Aim of the task: This exercise calls for all the entries that follow to be set down exactly, without their images.
START Information shown
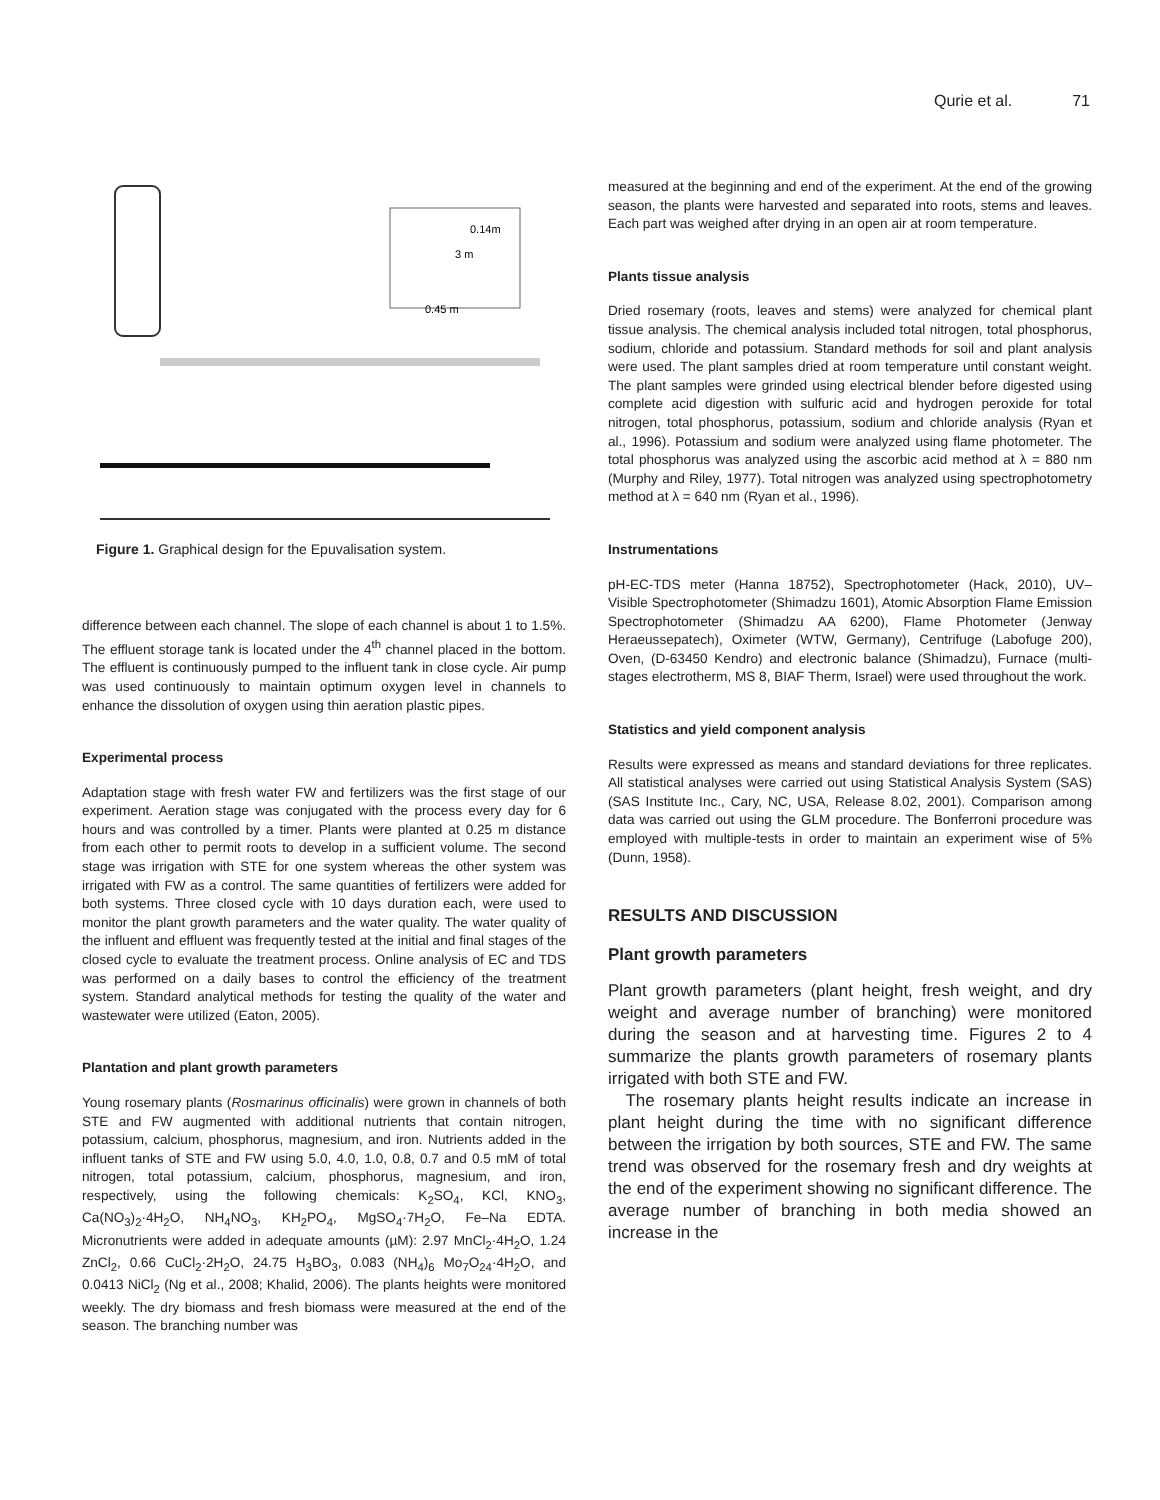Qurie et al. 71
0.14m
3 m
0.45 m
Figure 1. Graphical design for the Epuvalisation system.
difference between each channel. The slope of each channel is about 1 to 1.5%. The effluent storage tank is located under the 4<sup>th</sup> channel placed in the bottom. The effluent is continuously pumped to the influent tank in close cycle. Air pump was used continuously to maintain optimum oxygen level in channels to enhance the dissolution of oxygen using thin aeration plastic pipes.
Experimental process
Adaptation stage with fresh water FW and fertilizers was the first stage of our experiment. Aeration stage was conjugated with the process every day for 6 hours and was controlled by a timer. Plants were planted at 0.25 m distance from each other to permit roots to develop in a sufficient volume. The second stage was irrigation with STE for one system whereas the other system was irrigated with FW as a control. The same quantities of fertilizers were added for both systems. Three closed cycle with 10 days duration each, were used to monitor the plant growth parameters and the water quality. The water quality of the influent and effluent was frequently tested at the initial and final stages of the closed cycle to evaluate the treatment process. Online analysis of EC and TDS was performed on a daily bases to control the efficiency of the treatment system. Standard analytical methods for testing the quality of the water and wastewater were utilized (Eaton, 2005).
Plantation and plant growth parameters
Young rosemary plants (Rosmarinus officinalis) were grown in channels of both STE and FW augmented with additional nutrients that contain nitrogen, potassium, calcium, phosphorus, magnesium, and iron. Nutrients added in the influent tanks of STE and FW using 5.0, 4.0, 1.0, 0.8, 0.7 and 0.5 mM of total nitrogen, total potassium, calcium, phosphorus, magnesium, and iron, respectively, using the following chemicals: K<sub>2</sub>SO<sub>4</sub>, KCl, KNO<sub>3</sub>, Ca(NO<sub>3</sub>)<sub>2</sub>·4H<sub>2</sub>O, NH<sub>4</sub>NO<sub>3</sub>, KH<sub>2</sub>PO<sub>4</sub>, MgSO<sub>4</sub>·7H<sub>2</sub>O, Fe–Na EDTA. Micronutrients were added in adequate amounts (µM): 2.97 MnCl<sub>2</sub>·4H<sub>2</sub>O, 1.24 ZnCl<sub>2</sub>, 0.66 CuCl<sub>2</sub>·2H<sub>2</sub>O, 24.75 H<sub>3</sub>BO<sub>3</sub>, 0.083 (NH<sub>4</sub>)<sub>6</sub> Mo<sub>7</sub>O<sub>24</sub>·4H<sub>2</sub>O, and 0.0413 NiCl<sub>2</sub> (Ng et al., 2008; Khalid, 2006). The plants heights were monitored weekly. The dry biomass and fresh biomass were measured at the end of the season. The branching number was
measured at the beginning and end of the experiment. At the end of the growing season, the plants were harvested and separated into roots, stems and leaves. Each part was weighed after drying in an open air at room temperature.
Plants tissue analysis
Dried rosemary (roots, leaves and stems) were analyzed for chemical plant tissue analysis. The chemical analysis included total nitrogen, total phosphorus, sodium, chloride and potassium. Standard methods for soil and plant analysis were used. The plant samples dried at room temperature until constant weight. The plant samples were grinded using electrical blender before digested using complete acid digestion with sulfuric acid and hydrogen peroxide for total nitrogen, total phosphorus, potassium, sodium and chloride analysis (Ryan et al., 1996). Potassium and sodium were analyzed using flame photometer. The total phosphorus was analyzed using the ascorbic acid method at λ = 880 nm (Murphy and Riley, 1977). Total nitrogen was analyzed using spectrophotometry method at λ = 640 nm (Ryan et al., 1996).
Instrumentations
pH-EC-TDS meter (Hanna 18752), Spectrophotometer (Hack, 2010), UV–Visible Spectrophotometer (Shimadzu 1601), Atomic Absorption Flame Emission Spectrophotometer (Shimadzu AA 6200), Flame Photometer (Jenway Heraeussepatech), Oximeter (WTW, Germany), Centrifuge (Labofuge 200), Oven, (D-63450 Kendro) and electronic balance (Shimadzu), Furnace (multi-stages electrotherm, MS 8, BIAF Therm, Israel) were used throughout the work.
Statistics and yield component analysis
Results were expressed as means and standard deviations for three replicates. All statistical analyses were carried out using Statistical Analysis System (SAS) (SAS Institute Inc., Cary, NC, USA, Release 8.02, 2001). Comparison among data was carried out using the GLM procedure. The Bonferroni procedure was employed with multiple-tests in order to maintain an experiment wise of 5% (Dunn, 1958).
RESULTS AND DISCUSSION
Plant growth parameters
Plant growth parameters (plant height, fresh weight, and dry weight and average number of branching) were monitored during the season and at harvesting time. Figures 2 to 4 summarize the plants growth parameters of rosemary plants irrigated with both STE and FW.
The rosemary plants height results indicate an increase in plant height during the time with no significant difference between the irrigation by both sources, STE and FW. The same trend was observed for the rosemary fresh and dry weights at the end of the experiment showing no significant difference. The average number of branching in both media showed an increase in the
END Information shown
Exercise output:
Qurie et al. 71
0.14m
3 m
0.45 m
Figure 1. Graphical design for the Epuvalisation system.
difference between each channel. The slope of each channel is about 1 to 1.5%. The effluent storage tank is located under the 4<sup>th</sup> channel placed in the bottom. The effluent is continuously pumped to the influent tank in close cycle. Air pump was used continuously to maintain optimum oxygen level in channels to enhance the dissolution of oxygen using thin aeration plastic pipes.
Experimental process
Adaptation stage with fresh water FW and fertilizers was the first stage of our experiment. Aeration stage was conjugated with the process every day for 6 hours and was controlled by a timer. Plants were planted at 0.25 m distance from each other to permit roots to develop in a sufficient volume. The second stage was irrigation with STE for one system whereas the other system was irrigated with FW as a control. The same quantities of fertilizers were added for both systems. Three closed cycle with 10 days duration each, were used to monitor the plant growth parameters and the water quality. The water quality of the influent and effluent was frequently tested at the initial and final stages of the closed cycle to evaluate the treatment process. Online analysis of EC and TDS was performed on a daily bases to control the efficiency of the treatment system. Standard analytical methods for testing the quality of the water and wastewater were utilized (Eaton, 2005).
Plantation and plant growth parameters
Young rosemary plants (Rosmarinus officinalis) were grown in channels of both STE and FW augmented with additional nutrients that contain nitrogen, potassium, calcium, phosphorus, magnesium, and iron. Nutrients added in the influent tanks of STE and FW using 5.0, 4.0, 1.0, 0.8, 0.7 and 0.5 mM of total nitrogen, total potassium, calcium, phosphorus, magnesium, and iron, respectively, using the following chemicals: K<sub>2</sub>SO<sub>4</sub>, KCl, KNO<sub>3</sub>, Ca(NO<sub>3</sub>)<sub>2</sub>·4H<sub>2</sub>O, NH<sub>4</sub>NO<sub>3</sub>, KH<sub>2</sub>PO<sub>4</sub>, MgSO<sub>4</sub>·7H<sub>2</sub>O, Fe–Na EDTA. Micronutrients were added in adequate amounts (µM): 2.97 MnCl<sub>2</sub>·4H<sub>2</sub>O, 1.24 ZnCl<sub>2</sub>, 0.66 CuCl<sub>2</sub>·2H<sub>2</sub>O, 24.75 H<sub>3</sub>BO<sub>3</sub>, 0.083 (NH<sub>4</sub>)<sub>6</sub> Mo<sub>7</sub>O<sub>24</sub>·4H<sub>2</sub>O, and 0.0413 NiCl<sub>2</sub> (Ng et al., 2008; Khalid, 2006). The plants heights were monitored weekly. The dry biomass and fresh biomass were measured at the end of the season. The branching number was
measured at the beginning and end of the experiment. At the end of the growing season, the plants were harvested and separated into roots, stems and leaves. Each part was weighed after drying in an open air at room temperature.
Plants tissue analysis
Dried rosemary (roots, leaves and stems) were analyzed for chemical plant tissue analysis. The chemical analysis included total nitrogen, total phosphorus, sodium, chloride and potassium. Standard methods for soil and plant analysis were used. The plant samples dried at room temperature until constant weight. The plant samples were grinded using electrical blender before digested using complete acid digestion with sulfuric acid and hydrogen peroxide for total nitrogen, total phosphorus, potassium, sodium and chloride analysis (Ryan et al., 1996). Potassium and sodium were analyzed using flame photometer. The total phosphorus was analyzed using the ascorbic acid method at λ = 880 nm (Murphy and Riley, 1977). Total nitrogen was analyzed using spectrophotometry method at λ = 640 nm (Ryan et al., 1996).
Instrumentations
pH-EC-TDS meter (Hanna 18752), Spectrophotometer (Hack, 2010), UV–Visible Spectrophotometer (Shimadzu 1601), Atomic Absorption Flame Emission Spectrophotometer (Shimadzu AA 6200), Flame Photometer (Jenway Heraeussepatech), Oximeter (WTW, Germany), Centrifuge (Labofuge 200), Oven, (D-63450 Kendro) and electronic balance (Shimadzu), Furnace (multi-stages electrotherm, MS 8, BIAF Therm, Israel) were used throughout the work.
Statistics and yield component analysis
Results were expressed as means and standard deviations for three replicates. All statistical analyses were carried out using Statistical Analysis System (SAS) (SAS Institute Inc., Cary, NC, USA, Release 8.02, 2001). Comparison among data was carried out using the GLM procedure. The Bonferroni procedure was employed with multiple-tests in order to maintain an experiment wise of 5% (Dunn, 1958).
RESULTS AND DISCUSSION
Plant growth parameters
Plant growth parameters (plant height, fresh weight, and dry weight and average number of branching) were monitored during the season and at harvesting time. Figures 2 to 4 summarize the plants growth parameters of rosemary plants irrigated with both STE and FW.
The rosemary plants height results indicate an increase in plant height during the time with no significant difference between the irrigation by both sources, STE and FW. The same trend was observed for the rosemary fresh and dry weights at the end of the experiment showing no significant difference. The average number of branching in both media showed an increase in the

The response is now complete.